To encourage debate about all dimensions of queer life

Friday, 2 November 2007




The well reknowned queer theorist Eve Kosofsky Sedgwick came to York. Her talk covered a multitude of autobiographical, art, Buddhistic and physics topics, which at first seemed a little incoherent, however, after reflection the elements began to become fused into a mantra of connectivity. A move away from poststructuralist deconstruction, she introduced David Bohm's ideas of the of hidden orders of patterns or enfolded order much like those you capture when ink is on water and when you place a sheet of paper or cloth upon the pattern (like in the base of the picture on the left) and capture the unfolding of the waves.

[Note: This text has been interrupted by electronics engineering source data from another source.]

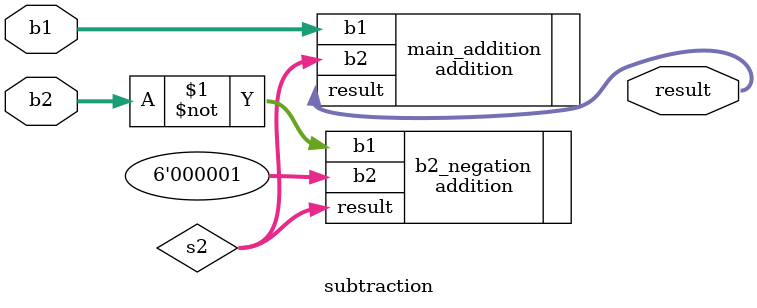
<source format=sv>
`timescale 1ns / 1ps


module subtraction #(parameter n = 6)(
    input   logic [n - 1 : 0] b1,
    input   logic [n - 1 : 0] b2, 
    output  logic [n - 1 : 0] result
);

    logic [n - 1 : 0] s2;


    addition b2_negation(
        .b1(~b2), 
        .b2({{(n-1){1'b0}}, 1'b1}), 
        .result(s2)
    );
    
    addition main_addition(
        .b1(b1), 
        .b2(s2), 
        .result(result)
    );

endmodule
</source>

While this touch upon physics did not go as far as I would have liked, I sensed this connectivity because I was reading the The Holographic Universe By Michael Talbot, where I had just been reading about Bohm's contribution to the theory of the enfolded and unfolded (dis)order of the universe. Although a mind-boggling set of ideas for me I will try and explain what I think I understand and put it forth for discussion. Everything in the cosmos is connected and is part of the same unfolding and enfolding 'order(s)' of the fabric of the universe, much like viewing the different patterns in an ornate carpet as part of the whole. The threads of the carpet may 'come loose' and and someone may wish to reform the fabric, the pattern may not be the same but it is still part of the same carpet. This allows us to contend the basic tenets of enlightenment thinking about scrutinising each part in their separateness, like such things as size, rate, or other 'respective' part. This way of looking at 'things' can in fact misguide our judgment of the whole. This is not to say that these things are not 'visible', 'audible', or anything like that, but 'they' are only abstractions in order to allow them to stand out in our perceptions. Bohm prefers to call these respective parts "relatively independent subtotalities."